What you should do: Count the lines of the data below that contain the string "stackoverflow", treating the match as case-sensitive. Reply with the number alone.

Task data:
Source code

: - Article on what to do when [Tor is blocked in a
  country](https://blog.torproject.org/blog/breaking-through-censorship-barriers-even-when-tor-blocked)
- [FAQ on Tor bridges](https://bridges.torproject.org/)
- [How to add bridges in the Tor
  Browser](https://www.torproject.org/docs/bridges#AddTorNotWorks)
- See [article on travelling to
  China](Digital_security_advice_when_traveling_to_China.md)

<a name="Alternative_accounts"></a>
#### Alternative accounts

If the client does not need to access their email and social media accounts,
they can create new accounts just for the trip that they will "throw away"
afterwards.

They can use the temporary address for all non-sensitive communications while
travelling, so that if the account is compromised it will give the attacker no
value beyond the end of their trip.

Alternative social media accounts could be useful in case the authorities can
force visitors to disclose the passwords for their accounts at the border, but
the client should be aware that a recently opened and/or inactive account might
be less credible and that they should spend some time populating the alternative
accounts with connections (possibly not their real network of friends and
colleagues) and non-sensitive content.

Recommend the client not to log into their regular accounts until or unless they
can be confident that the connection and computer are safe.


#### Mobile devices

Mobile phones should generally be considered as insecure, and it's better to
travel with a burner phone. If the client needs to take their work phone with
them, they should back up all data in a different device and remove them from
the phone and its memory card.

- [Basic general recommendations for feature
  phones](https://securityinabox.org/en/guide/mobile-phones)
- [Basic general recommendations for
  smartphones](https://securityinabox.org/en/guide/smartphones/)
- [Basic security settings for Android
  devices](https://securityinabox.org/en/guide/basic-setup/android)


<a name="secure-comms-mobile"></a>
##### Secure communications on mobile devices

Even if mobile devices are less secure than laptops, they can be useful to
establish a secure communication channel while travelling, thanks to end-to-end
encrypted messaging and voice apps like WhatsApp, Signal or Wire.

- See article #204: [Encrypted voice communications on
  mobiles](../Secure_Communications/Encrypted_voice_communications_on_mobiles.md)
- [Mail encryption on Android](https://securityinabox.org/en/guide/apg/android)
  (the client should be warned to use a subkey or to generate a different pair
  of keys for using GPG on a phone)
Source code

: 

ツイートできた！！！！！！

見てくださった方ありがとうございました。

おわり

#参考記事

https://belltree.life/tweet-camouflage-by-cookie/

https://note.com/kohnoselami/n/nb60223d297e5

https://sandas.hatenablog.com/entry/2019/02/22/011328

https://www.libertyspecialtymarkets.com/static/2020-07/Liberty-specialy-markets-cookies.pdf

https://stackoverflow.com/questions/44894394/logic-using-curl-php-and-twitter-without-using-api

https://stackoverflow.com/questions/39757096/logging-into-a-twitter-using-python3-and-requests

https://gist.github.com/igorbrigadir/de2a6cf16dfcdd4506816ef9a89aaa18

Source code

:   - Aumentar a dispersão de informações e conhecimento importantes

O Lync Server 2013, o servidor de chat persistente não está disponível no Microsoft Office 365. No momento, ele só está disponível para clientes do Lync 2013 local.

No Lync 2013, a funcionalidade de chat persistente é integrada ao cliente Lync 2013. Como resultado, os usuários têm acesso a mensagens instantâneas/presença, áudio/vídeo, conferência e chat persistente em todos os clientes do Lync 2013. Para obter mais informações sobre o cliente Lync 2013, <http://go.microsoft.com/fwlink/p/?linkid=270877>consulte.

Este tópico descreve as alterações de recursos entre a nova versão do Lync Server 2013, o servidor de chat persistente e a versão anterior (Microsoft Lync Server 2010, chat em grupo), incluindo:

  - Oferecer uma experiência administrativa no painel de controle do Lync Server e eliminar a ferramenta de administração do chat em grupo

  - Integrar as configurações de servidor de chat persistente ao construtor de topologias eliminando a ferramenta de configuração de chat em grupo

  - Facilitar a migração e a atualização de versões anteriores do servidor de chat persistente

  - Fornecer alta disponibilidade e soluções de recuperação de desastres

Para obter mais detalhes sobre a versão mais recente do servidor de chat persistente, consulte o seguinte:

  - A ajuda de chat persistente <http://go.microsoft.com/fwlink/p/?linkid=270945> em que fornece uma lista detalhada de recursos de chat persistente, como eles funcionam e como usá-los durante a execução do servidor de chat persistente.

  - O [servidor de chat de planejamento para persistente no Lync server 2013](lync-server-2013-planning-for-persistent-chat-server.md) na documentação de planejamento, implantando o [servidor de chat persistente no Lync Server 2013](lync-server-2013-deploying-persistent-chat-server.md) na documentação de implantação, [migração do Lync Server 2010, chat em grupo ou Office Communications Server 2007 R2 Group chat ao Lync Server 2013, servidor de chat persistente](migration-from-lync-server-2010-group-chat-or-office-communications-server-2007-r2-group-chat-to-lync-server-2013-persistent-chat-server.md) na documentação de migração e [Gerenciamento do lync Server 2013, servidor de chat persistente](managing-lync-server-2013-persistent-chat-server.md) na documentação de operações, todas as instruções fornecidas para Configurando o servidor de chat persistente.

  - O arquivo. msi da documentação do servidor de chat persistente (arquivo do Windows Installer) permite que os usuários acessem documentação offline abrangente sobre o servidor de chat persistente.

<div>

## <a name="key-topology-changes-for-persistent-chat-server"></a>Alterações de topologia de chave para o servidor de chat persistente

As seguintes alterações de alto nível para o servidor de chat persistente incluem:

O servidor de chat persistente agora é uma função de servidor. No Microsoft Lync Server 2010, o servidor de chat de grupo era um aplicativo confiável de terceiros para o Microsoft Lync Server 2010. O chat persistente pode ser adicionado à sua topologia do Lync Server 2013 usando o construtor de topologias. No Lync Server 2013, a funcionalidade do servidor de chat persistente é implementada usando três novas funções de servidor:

Written answer: 2